Friedrich Nietzsche (1844-1900) porte une critique radicale contre la morale occidentale dans « Par-delà bien et mal » (1886) et la « Généalogie de la morale » (1887). Il dénonce la « morale des esclaves » chrétienne qui valorise humilité, compassion et abnégation contre les valeurs aristocratiques de force et d’excellence.

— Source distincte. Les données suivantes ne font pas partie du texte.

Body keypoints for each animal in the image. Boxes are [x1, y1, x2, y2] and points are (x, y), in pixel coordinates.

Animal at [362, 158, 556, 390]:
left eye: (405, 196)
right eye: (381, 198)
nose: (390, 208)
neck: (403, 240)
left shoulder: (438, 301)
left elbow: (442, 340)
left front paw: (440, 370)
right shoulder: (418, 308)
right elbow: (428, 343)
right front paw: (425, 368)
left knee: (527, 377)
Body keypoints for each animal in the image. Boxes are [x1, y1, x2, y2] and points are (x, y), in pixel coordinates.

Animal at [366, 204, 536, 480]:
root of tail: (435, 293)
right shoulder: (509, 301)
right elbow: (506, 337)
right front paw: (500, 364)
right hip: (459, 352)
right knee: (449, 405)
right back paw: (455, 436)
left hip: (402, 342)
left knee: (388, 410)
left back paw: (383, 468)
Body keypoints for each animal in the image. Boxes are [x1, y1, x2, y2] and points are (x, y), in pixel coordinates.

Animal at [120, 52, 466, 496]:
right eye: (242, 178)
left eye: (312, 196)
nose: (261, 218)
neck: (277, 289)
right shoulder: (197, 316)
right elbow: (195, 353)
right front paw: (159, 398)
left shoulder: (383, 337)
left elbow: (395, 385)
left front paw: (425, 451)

Pour Nietzsche, la morale traditionnelle procède du ressentiment des faibles contre les forts. Il appelle à un renversement des valeurs (Umwertung aller Werte) et à l’avènement du surhomme (Übermensch) créateur de ses propres valeurs.

Éthiques contemporaines

L’éthique de la responsabilité de Hans Jonas (1903-1993) répond aux défis technologiques modernes. Dans « Le Principe responsabilité » (1979), il formule un nouvel impératif : « Agis de façon qu’il y ait encore une humanité authentique sur terre. » Cette éthique prospective intègre les générations futures et l’environnement.

L’éthique du care, développée par Carol Gilligan et Nel Noddings, valorise les relations interpersonnelles et le souci d’autrui contre l’abstraction des principes universels. Cette approche féministe critique l’orientation masculine de l’éthique traditionnelle.

Alasdair MacIntyre (1929-) plaide pour un retour aux vertus aristotéliciennes dans « Après la vertu » (1981), dénonçant l’échec du projet moderne de fondation rationnelle de la morale.

Débats contemporains

Les questions bioéthiques (euthanasie, procréation assistée, manipulations génétiques) renouvellent les débats moraux traditionnels. Les comités d’éthique tentent de concilier autonomie individuelle, bienfaisance médicale et justice sociale.

L’éthique appliquée étend la réflexion morale aux domaines professionnel (déontologie), environnemental (écologie profonde) et technologique (intelligence artificielle), questionnant les frontières traditionnelles entre public et privé, humain et non-humain.

La morale demeure ainsi un champ philosophique vivant, confronté aux transformations contemporaines du vivre-ensemble et aux nouveaux pouvoirs technologiques.